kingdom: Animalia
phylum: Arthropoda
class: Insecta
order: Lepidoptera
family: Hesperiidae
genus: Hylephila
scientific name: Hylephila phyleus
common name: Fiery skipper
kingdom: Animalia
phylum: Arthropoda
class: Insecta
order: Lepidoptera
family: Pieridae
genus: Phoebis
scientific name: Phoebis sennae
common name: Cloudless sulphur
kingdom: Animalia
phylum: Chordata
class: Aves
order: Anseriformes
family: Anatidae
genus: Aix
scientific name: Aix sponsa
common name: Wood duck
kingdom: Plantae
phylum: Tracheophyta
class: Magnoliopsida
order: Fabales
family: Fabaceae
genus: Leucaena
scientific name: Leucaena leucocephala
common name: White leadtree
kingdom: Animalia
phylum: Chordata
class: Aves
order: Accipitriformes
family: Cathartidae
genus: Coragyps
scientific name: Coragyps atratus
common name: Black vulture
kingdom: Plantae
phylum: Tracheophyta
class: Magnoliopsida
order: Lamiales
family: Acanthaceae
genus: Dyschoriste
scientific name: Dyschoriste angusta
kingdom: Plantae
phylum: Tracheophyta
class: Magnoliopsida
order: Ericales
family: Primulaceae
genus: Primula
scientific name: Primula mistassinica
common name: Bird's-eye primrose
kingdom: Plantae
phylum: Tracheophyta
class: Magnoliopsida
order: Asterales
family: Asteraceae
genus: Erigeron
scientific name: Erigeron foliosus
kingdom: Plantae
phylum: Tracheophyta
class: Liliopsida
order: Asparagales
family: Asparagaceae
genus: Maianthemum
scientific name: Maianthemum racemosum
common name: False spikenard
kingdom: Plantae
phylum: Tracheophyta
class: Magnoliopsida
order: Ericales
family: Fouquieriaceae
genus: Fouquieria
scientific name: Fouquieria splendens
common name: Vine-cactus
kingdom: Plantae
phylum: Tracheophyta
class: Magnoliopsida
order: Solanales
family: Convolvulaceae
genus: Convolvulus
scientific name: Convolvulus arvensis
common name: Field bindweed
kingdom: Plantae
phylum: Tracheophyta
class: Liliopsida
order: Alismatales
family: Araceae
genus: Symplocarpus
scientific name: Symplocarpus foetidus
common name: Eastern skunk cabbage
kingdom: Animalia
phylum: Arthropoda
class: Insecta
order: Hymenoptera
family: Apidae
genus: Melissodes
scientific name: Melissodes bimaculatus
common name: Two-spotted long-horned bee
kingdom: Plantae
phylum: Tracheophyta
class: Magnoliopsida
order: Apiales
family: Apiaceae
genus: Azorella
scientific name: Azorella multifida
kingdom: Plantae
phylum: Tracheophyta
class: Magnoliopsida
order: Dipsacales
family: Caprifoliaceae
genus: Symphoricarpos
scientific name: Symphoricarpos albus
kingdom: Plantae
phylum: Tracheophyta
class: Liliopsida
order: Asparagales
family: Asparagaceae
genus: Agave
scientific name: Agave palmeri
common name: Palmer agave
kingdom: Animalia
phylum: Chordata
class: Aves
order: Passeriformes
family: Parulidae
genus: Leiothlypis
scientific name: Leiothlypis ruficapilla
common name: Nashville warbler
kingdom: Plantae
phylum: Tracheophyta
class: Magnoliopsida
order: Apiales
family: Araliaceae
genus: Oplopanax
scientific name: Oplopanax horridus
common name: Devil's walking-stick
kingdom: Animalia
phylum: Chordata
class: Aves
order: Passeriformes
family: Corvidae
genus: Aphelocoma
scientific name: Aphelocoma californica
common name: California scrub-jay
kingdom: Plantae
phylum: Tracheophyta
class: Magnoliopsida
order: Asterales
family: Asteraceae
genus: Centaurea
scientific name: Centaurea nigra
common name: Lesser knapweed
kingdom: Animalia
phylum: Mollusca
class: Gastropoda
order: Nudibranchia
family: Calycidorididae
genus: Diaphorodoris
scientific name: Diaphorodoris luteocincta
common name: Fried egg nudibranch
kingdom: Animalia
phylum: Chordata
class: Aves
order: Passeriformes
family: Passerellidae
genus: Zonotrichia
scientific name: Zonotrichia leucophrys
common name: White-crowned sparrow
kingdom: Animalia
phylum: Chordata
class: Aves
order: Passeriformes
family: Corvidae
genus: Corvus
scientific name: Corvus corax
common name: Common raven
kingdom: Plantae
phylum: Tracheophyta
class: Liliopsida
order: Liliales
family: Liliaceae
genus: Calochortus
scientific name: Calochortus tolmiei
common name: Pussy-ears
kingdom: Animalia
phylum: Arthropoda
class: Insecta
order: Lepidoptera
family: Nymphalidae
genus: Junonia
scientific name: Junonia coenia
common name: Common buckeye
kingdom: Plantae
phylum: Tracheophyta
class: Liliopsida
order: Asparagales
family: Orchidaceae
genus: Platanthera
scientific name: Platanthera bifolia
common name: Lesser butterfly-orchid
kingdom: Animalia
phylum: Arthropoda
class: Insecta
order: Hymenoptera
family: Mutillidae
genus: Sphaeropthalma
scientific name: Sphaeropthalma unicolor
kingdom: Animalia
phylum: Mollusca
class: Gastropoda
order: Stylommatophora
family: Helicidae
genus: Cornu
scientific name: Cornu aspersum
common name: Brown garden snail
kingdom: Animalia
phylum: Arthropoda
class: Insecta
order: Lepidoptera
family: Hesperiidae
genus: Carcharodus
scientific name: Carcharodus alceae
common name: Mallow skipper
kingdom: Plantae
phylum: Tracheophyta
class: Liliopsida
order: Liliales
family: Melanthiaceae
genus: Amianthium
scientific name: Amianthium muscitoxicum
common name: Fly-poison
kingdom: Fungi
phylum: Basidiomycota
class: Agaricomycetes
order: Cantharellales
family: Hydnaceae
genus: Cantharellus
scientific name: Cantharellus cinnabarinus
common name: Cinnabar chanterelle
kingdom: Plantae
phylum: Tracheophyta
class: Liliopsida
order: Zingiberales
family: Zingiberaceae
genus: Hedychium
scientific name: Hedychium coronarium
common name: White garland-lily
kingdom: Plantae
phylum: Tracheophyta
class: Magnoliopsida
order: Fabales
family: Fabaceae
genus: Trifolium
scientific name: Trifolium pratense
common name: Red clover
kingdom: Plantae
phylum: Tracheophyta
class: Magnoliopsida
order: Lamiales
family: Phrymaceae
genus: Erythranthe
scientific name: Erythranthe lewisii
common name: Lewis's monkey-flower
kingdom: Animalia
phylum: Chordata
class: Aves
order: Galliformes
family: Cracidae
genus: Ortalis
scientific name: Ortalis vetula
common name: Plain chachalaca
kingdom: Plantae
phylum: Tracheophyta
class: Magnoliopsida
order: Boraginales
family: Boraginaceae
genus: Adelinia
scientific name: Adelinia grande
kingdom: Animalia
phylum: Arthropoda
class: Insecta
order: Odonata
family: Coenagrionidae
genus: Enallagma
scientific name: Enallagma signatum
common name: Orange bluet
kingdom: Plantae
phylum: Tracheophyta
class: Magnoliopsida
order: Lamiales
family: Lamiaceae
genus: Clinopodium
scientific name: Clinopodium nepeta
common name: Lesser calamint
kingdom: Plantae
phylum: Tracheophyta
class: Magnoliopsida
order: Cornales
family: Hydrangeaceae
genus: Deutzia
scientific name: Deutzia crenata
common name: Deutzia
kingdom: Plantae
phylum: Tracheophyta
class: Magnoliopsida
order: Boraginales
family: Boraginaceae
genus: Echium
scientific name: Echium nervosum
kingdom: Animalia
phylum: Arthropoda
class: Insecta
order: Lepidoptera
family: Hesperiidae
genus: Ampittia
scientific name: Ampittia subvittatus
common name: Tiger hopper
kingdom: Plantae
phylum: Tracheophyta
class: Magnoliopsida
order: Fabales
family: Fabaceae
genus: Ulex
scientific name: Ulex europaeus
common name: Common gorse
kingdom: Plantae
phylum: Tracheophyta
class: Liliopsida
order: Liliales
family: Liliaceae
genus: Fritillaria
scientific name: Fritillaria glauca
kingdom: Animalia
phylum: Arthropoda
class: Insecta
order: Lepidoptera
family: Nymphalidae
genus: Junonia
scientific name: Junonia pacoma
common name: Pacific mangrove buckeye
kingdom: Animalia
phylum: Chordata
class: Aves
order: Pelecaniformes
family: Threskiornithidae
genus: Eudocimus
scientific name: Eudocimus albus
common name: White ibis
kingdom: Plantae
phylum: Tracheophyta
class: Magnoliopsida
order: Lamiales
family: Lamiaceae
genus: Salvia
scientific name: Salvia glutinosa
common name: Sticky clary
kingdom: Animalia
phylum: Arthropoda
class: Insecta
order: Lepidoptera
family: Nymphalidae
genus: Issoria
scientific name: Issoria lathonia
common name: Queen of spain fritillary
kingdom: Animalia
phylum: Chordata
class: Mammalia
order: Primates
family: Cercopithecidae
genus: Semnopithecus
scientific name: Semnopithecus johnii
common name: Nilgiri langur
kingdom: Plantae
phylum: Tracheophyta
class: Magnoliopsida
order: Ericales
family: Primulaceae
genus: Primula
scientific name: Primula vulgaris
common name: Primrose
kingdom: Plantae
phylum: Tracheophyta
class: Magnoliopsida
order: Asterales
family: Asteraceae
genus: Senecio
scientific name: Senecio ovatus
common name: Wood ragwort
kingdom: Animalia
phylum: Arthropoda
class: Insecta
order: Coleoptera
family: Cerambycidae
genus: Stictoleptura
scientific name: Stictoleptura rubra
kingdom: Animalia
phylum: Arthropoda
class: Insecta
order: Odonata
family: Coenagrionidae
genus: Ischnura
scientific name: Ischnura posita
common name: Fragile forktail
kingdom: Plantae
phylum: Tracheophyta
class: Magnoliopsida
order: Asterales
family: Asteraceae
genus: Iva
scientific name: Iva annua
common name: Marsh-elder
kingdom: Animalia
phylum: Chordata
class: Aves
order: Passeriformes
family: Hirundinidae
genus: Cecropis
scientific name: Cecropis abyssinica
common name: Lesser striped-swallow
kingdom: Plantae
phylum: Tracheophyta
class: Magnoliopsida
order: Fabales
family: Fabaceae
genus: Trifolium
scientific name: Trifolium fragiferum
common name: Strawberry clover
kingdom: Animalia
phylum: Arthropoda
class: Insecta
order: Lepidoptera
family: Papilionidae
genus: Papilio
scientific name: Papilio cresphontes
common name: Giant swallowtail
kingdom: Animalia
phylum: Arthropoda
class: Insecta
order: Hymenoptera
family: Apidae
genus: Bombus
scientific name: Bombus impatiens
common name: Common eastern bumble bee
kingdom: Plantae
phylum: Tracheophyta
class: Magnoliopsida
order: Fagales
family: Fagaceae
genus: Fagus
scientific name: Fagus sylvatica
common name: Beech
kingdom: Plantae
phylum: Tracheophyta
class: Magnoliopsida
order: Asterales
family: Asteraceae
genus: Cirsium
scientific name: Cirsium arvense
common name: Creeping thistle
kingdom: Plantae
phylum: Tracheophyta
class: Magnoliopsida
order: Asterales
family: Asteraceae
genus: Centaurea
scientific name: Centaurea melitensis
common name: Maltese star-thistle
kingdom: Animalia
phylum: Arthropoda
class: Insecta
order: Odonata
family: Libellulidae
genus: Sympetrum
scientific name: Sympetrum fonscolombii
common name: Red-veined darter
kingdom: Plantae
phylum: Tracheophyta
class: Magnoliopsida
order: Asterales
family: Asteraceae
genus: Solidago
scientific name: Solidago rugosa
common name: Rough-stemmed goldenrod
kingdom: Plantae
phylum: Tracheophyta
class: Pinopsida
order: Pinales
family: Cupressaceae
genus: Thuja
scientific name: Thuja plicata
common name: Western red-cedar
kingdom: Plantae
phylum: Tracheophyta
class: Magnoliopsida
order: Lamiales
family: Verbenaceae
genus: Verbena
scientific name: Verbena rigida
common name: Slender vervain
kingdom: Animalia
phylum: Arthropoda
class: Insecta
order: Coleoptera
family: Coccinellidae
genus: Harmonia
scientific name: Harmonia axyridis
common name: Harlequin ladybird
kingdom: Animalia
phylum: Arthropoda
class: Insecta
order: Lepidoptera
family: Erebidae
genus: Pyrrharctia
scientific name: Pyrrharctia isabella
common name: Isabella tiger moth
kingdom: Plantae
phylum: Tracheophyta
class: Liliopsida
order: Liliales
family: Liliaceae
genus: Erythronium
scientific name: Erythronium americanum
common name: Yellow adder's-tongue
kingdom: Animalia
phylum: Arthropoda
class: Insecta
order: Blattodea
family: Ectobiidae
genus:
▬▬▬
== DIRECTIVE ==
Rename "phylum" to "division" in the part of the data that opens with its first line and closes with the line containing "common name: Cloudless sulphur", leaving everything else unchanged.

== RIGHT ANSWER ==
kingdom: Animalia
division: Arthropoda
class: Insecta
order: Lepidoptera
family: Hesperiidae
genus: Hylephila
scientific name: Hylephila phyleus
common name: Fiery skipper
kingdom: Animalia
division: Arthropoda
class: Insecta
order: Lepidoptera
family: Pieridae
genus: Phoebis
scientific name: Phoebis sennae
common name: Cloudless sulphur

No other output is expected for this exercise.